De Becerra’s haunting supernatural thriller will stick to readers’ skin long after the final page is turned... Suspense, gore, spooky imagery, and creepy plot developments come through via bloodcurdling nightmares, group hallucinations, and uncontrollable desires and obsessions.” Booklist (starred review)
“Readers will be engaged as Alif and the others encounter one crisis after another, and small details woven throughout the plot build to a surprise ending . . . An X-Files–worthy survival story.” School Library Journal
“Tense, electric storytelling that makes you wonder what you would be willing to sacrifice to have your deepest longings fulfilled.” Rachael Craw, award-winning author of The Rift
“de Becerra successfully builds a fraught tension throughout the book that mirrors the characters’ feelings as reality leaves them behind . . . well worth the payoff.” The Bulletin
“If you’re someone who enjoys fantasy reads set in contemporary times with accurate referencing to science and technology with great suspense and mind boggling mystery, then this is the one for you!” The Nerd Daily
“Beautifully written, with tense storytelling, lush descriptions, and vibrant, complex characters, OASIS is an eerie, mind-bending novel that you don't want to miss!” Erin Cashman, author of Uncharted
“Magically eerie and creepy with a side of amazingly weird.” Candace Robinson, author of Quinsey Wolfe’s Glass Vault and The Bride of Glass
PRAISE FOR KATYA DE BECERRA'S WHAT THE WOODS KEEP:
“Blending mythology and a contemporary story of family drama, de Becerra's debut novel is a narrative that will keep readers enthralled.” Booklist
“Spooky atmospherics and moral ambiguity complement the blend of science and myth to create a thoughtful and compelling horror fantasy.” Bulletin of the Center for Children's Books
“The characters in this debut novel are interesting and modern, particularly Hayden’s humorous, vibrant roommate... Adds a new angle to the “small town with a secret” genre.” VOYA
Gr 9 Up—Recent graduate Alif is looking forward to a summer working on her father's archeological dig in the desert with her four closest friends. Then a sudden sandstorm hits, sweeping the dig site away and leaving Alif, her friends, and research assistant (and longtime crush) Tommy lost in the sands of Dubai. Fearing the worst, the six are relieved to stumble onto an oasis, even if something seems to be watching them from the trees. But the oasis may not be a refuge after all. Time and space are distorted, and the young people quickly turn on one another as reality shifts around them. The six main characters are diverse and distinguishable, but the friendship between them doesn't always ring true. And though the group spends only a third of the book at the titular oasis, the haven becomes a character itself. Foreshadowing prepares readers for an eerie introduction to the sanctuary, and manipulation and determination are common. Readers will be engaged as Alif and the others encounter one crisis after another, and small details woven throughout the plot build to a surprise ending. VERDICT An X-Files-worthy survival story for readers who prefer a book with more questions than answers.—Maggie Mason Smith, Clemson University, SC
Alif Scholl and five of her friends leave Melbourne for the deserts of Dubai, where her archaeologist dad is leading an excavation.

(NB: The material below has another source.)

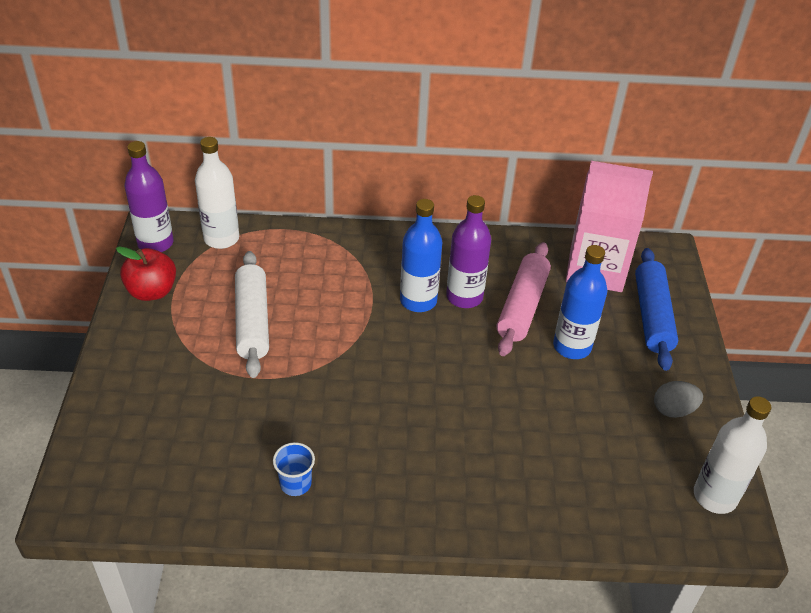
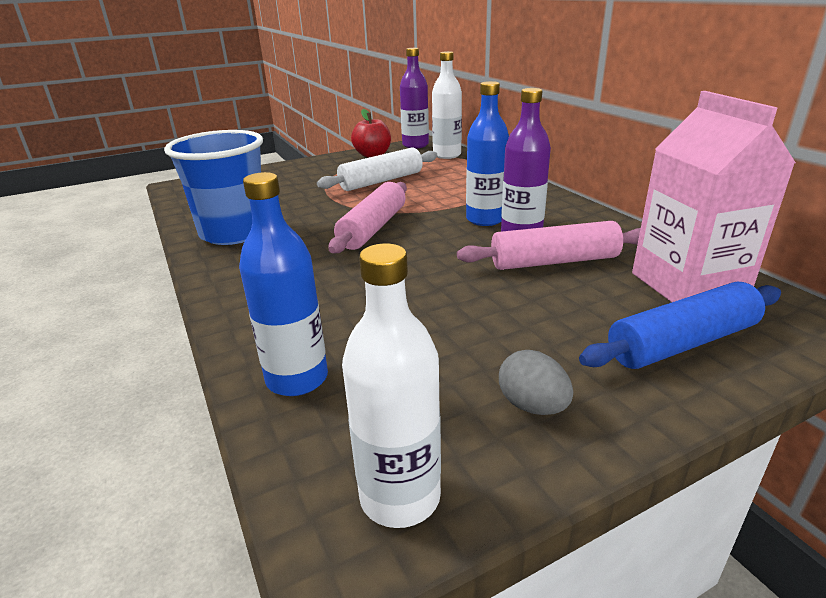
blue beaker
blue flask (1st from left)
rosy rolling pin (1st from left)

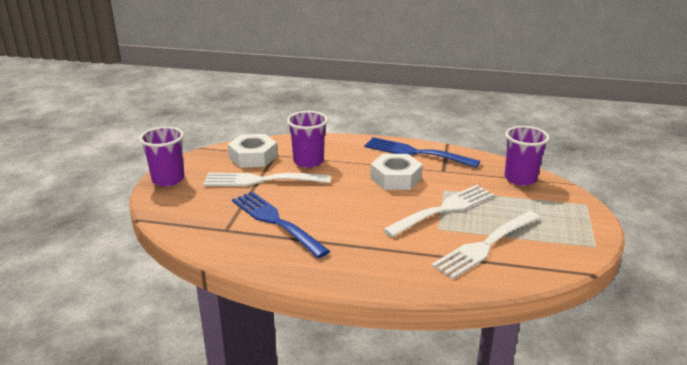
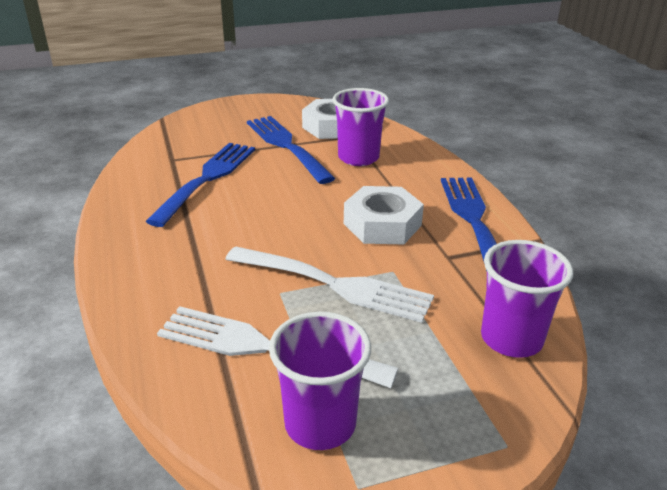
blue dinner fork (2nd from left)
violet beaker (1st from left)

Recent high school graduate Alif looks forward to getting closer to her crush, Tommy Ortiz, her dad's research assistant. But things at the site seem to be off. A mysterious, sunburned Frenchman appears out of nowhere, mumbling about a powerful force from Mesopotamian folklore called Dup Shimati. Rumors of a fantastical desert world suddenly seem possible. Following a sandstorm, Alif is stranded with Tommy and her friends. They come upon a lush oasis teeming with fruit—pears, apples, and strawberries—that shouldn't grow there. The famished, dehydrated group consumes the fruit and fresh spring water. That night, disturbing dreams haunt Alif, making her sleepwalk and attempt to poison her friends. The others begin acting strangely too. The line between dream and reality begins to blur, especially after they find a tablet with sinister powers. The book explores the very real tensions teenagers face in grappling with their desires and learning to understand the importance of trust. While the narrative is engaging overall, with a spirited and ethnically diverse cast (Alif has a Jordanian British mother and German American father), the characters feel underdeveloped and the attempt to play with multiple realities falls short, leaving readers confused by sweeping transitions and sudden, jarring events. Some descriptions border on Orientalism.